> **Instructions for the task**: In the entries, find all lines that hold the word "management" and copy them.

━━ Material for this task

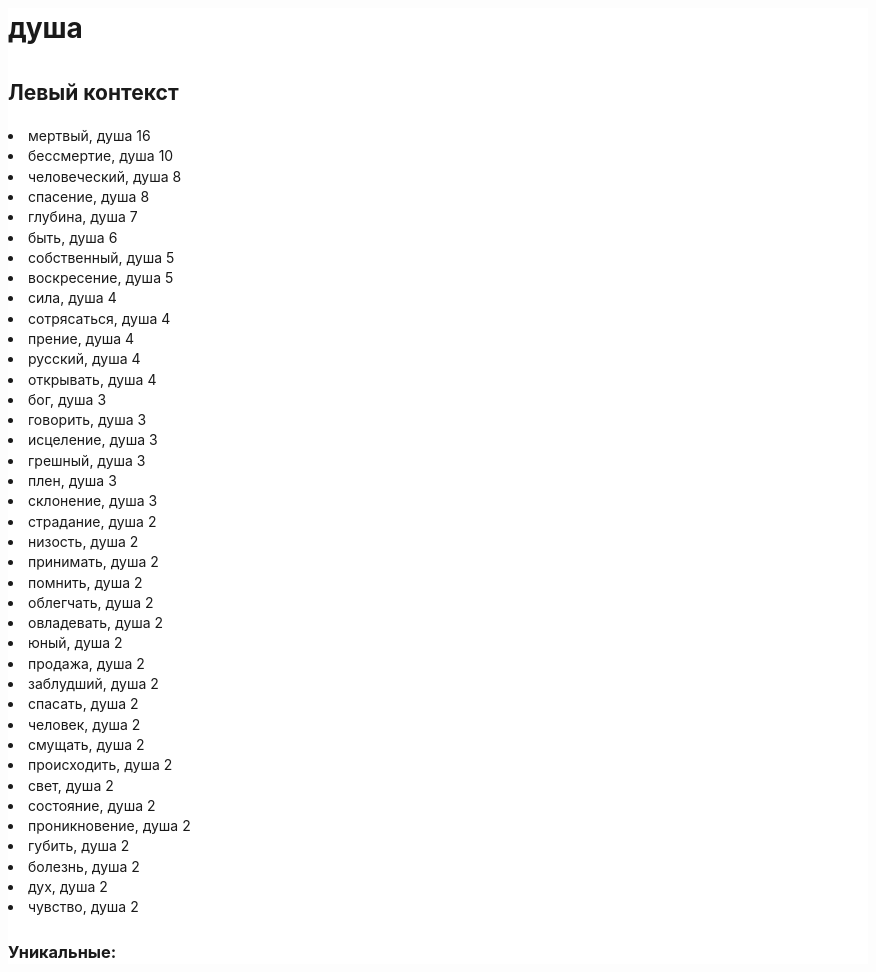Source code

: # душа
## Левый контекст
<li>мертвый, душа 16</li>
<li>бессмертие, душа 10</li>
<li>человеческий, душа 8</li>
<li>спасение, душа 8</li>
<li>глубина, душа 7</li>
<li>быть, душа 6</li>
<li>собственный, душа 5</li>
<li>воскресение, душа 5</li>
<li>сила, душа 4</li>
<li>сотрясаться, душа 4</li>
<li>прение, душа 4</li>
<li>русский, душа 4</li>
<li>открывать, душа 4</li>
<li>бог, душа 3</li>
<li>говорить, душа 3</li>
<li>исцеление, душа 3</li>
<li>грешный, душа 3</li>
<li>плен, душа 3</li>
<li>склонение, душа 3</li>
<li>страдание, душа 2</li>
<li>низость, душа 2</li>
<li>принимать, душа 2</li>
<li>помнить, душа 2</li>
<li>облегчать, душа 2</li>
<li>овладевать, душа 2</li>
<li>юный, душа 2</li>
<li>продажа, душа 2</li>
<li>заблудший, душа 2</li>
<li>спасать, душа 2</li>
<li>человек, душа 2</li>
<li>смущать, душа 2</li>
<li>происходить, душа 2</li>
<li>свет, душа 2</li>
<li>состояние, душа 2</li>
<li>проникновение, душа 2</li>
<li>губить, душа 2</li>
<li>болезнь, душа 2</li>
<li>дух, душа 2</li>
<li>чувство, душа 2</li>

### Уникальные:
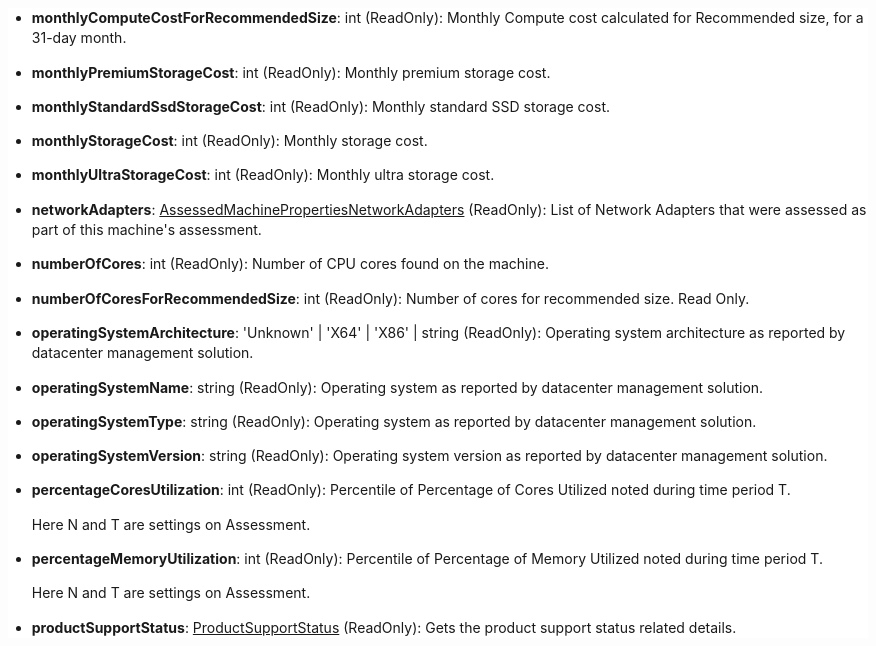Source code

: * **monthlyComputeCostForRecommendedSize**: int (ReadOnly): Monthly Compute cost calculated for Recommended size, for a 31-day month.
* **monthlyPremiumStorageCost**: int (ReadOnly): Monthly premium storage cost.
* **monthlyStandardSsdStorageCost**: int (ReadOnly): Monthly standard SSD storage cost.
* **monthlyStorageCost**: int (ReadOnly): Monthly storage cost.
* **monthlyUltraStorageCost**: int (ReadOnly): Monthly ultra storage cost.
* **networkAdapters**: [AssessedMachinePropertiesNetworkAdapters](#assessedmachinepropertiesnetworkadapters) (ReadOnly): List of Network Adapters that were assessed as part of this machine's
assessment.
* **numberOfCores**: int (ReadOnly): Number of CPU cores found on the machine.
* **numberOfCoresForRecommendedSize**: int (ReadOnly): Number of cores for recommended size. Read Only.
* **operatingSystemArchitecture**: 'Unknown' | 'X64' | 'X86' | string (ReadOnly): Operating system architecture as reported by datacenter management solution.
* **operatingSystemName**: string (ReadOnly): Operating system as reported by datacenter management solution.
* **operatingSystemType**: string (ReadOnly): Operating system as reported by datacenter management solution.
* **operatingSystemVersion**: string (ReadOnly): Operating system version as reported by datacenter management solution.
* **percentageCoresUtilization**: int (ReadOnly): Percentile of Percentage of Cores Utilized noted during time period T.
        
   Here N and T are settings on Assessment.
* **percentageMemoryUtilization**: int (ReadOnly): Percentile of Percentage of Memory Utilized noted during time period T.
       
    Here N and T are settings on Assessment.
* **productSupportStatus**: [ProductSupportStatus](#productsupportstatus) (ReadOnly): Gets the product support status related details.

━━━━

> **Response below**:
* **operatingSystemArchitecture**: 'Unknown' | 'X64' | 'X86' | string (ReadOnly): Operating system architecture as reported by datacenter management solution.
* **operatingSystemName**: string (ReadOnly): Operating system as reported by datacenter management solution.
* **operatingSystemType**: string (ReadOnly): Operating system as reported by datacenter management solution.
* **operatingSystemVersion**: string (ReadOnly): Operating system version as reported by datacenter management solution.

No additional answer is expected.